In defence of MP “second jobs”
The idea of banning MPs from having “second jobs” is in the news again, thanks to a sting orchestrated by the anti-Brexit group Led by Donkeys. Outcry has erupted in response to reports that senior ministers Matt Hancock and Kwasi Kwarteng both told a non-existent firm in South Korea their regular rate for consultancy would be £10,000.
But the whole notion of “second jobs” is based upon a misconception. Being an MP is not a job at all, let alone a “first job”.
One could imagine a form of democracy in which being a member of the legislature was a job. Perhaps, for example, Members of Parliament would have the job of conducting polls in their constituencies to determine voter preferences over upcoming legislation, then vote accordingly as local delegates. But that is not our model of democracy.
Instead, parish and district councillors, county councillors and MPs are all based on the same concept. Ordinary citizens volunteer to give up some of their time to act as representatives of each local area. They work out how to vote on the measures brought forward by their rank of government according to their own methods – some balance of instinctive reaction, asking for their constituents’ views, personal reading and taking the guidance of their party’s whip. They don’t have to vote at all, or even turn up. Then at the end of their term of office their constituents get to evaluate their performance, and decide whether they want to be represented by that individual again.
Parish and district councillors, county councillors and MPs are not employees. They have no sick pay, no holiday pay, no notice period before termination. There are no employment terms, employment contracts or employment tasks. These are not jobs. They are fundamentally volunteer activities, done by public-spirited people to represent their fellow citizens and make a contribution to their local or national areas. Being an MP is not a job. It is an office.
Historically there was no payment associated with these voluntary activities. But the lack of any payment meant that it was infeasible for many people to undertake them. An MP, for example, has to travel to London to vote and the combination of the geographic and time commitments involved mean that people volunteering to be MPs cannot, as a practical matter, do full-time jobs such as mining or farming at the same time as being an MP.
So, to widen the opportunity for ordinary people from working-class backgrounds to participate, in nineteenth century left-wing activists campaigned for MPs to receive an honorarium (this was a key demand of the Chartist movement).

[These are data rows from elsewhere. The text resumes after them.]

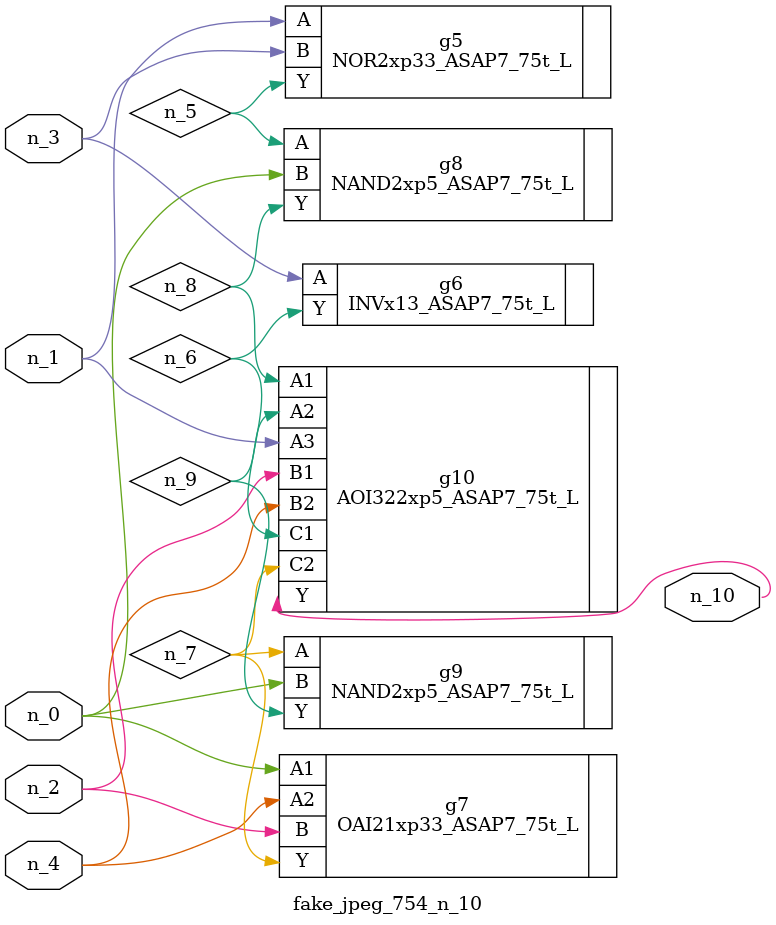
<source format=v>
module fake_jpeg_754_n_10 (n_3, n_2, n_1, n_0, n_4, n_10);

input n_3;
input n_2;
input n_1;
input n_0;
input n_4;

output n_10;

wire n_8;
wire n_9;
wire n_6;
wire n_5;
wire n_7;

NOR2xp33_ASAP7_75t_L g5 ( 
.A(n_1),
.B(n_3),
.Y(n_5)
);

INVx13_ASAP7_75t_L g6 ( 
.A(n_3),
.Y(n_6)
);

OAI21xp33_ASAP7_75t_L g7 ( 
.A1(n_0),
.A2(n_4),
.B(n_2),
.Y(n_7)
);

NAND2xp5_ASAP7_75t_L g8 ( 
.A(n_5),
.B(n_0),
.Y(n_8)
);

AOI322xp5_ASAP7_75t_L g10 ( 
.A1(n_8),
.A2(n_9),
.A3(n_1),
.B1(n_2),
.B2(n_4),
.C1(n_6),
.C2(n_7),
.Y(n_10)
);

NAND2xp5_ASAP7_75t_L g9 ( 
.A(n_7),
.B(n_0),
.Y(n_9)
);


endmodule
</source>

This campaign was finally successful in 1911 and since then MPs have received a payment allowing those without either the opportunity to work in London at the same time as being an MP, independent means or philanthropic supporters to serve as MPs. But the introduction of payments did no suddenly make being an MP a job.
An MP is supposed to be an ordinary citizen. Ideally such a person should have a job, family, friends, hobbies, religious convictions and so on like the rest of us. Their role is to represent. There are no specific technical requirements to the task. Some people imagine an MP’s job is to take up constituent complaints or problems, like a kind of Citizens Advice official. But whilst MPs do do such things that is not really their job any more than any other concerned citizen’s. Much “constituency business” is matters properly dealt with by district or county councils, anyway – like housing concerns – or matters for various ombudsmen.
MPs are there to hold government officials to account and to scrutinise legislation, representing the rest of us. They can do that better if they have jobs of their own, like the rest of us, not worse.
And of course those objecting to “second jobs” don’t mean they object to MPs working as doctors, hosting radio and TV shows, writing books, working as government ministers (a completely separate and additional set of tasks from being an MP), serving as military reservists, doing podcasts or writing newspaper articles. Yet none of these things is any more relevant to being an MP than matters that aid MPs in developing insights into legislation or the needs of business, such as working as a lawyer or economist, or doing consultancy for international firms. Policy is not solely a matter of media profile.
Being an MP is not a job, but even if it were a job then the ideal MP would be a “part-time” MP. Furthermore, even if you disagree with that, then why should I, or others who agree with me, be forbidden from voting for what we consider an ideal MP if such a part-time MP is what we want? It should be for constituents to decide what we want our MPs to do, not rules or laws based on some hobbled idea of an MP as a glorified, full-time social worker.